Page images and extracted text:
##############################
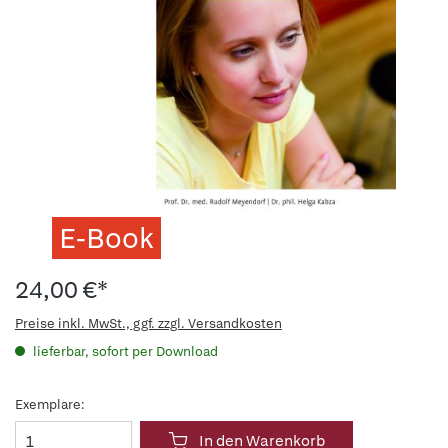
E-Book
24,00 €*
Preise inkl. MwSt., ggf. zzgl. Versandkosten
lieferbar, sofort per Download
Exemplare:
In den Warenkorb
##############################
**Problem to work on**
Transcribe the entries above verbatim, excluding any image.

**Written reply**
E-Book
24,00 €*
Preise inkl. MwSt., ggf. zzgl. Versandkosten
lieferbar, sofort per Download
Exemplare:
In den Warenkorb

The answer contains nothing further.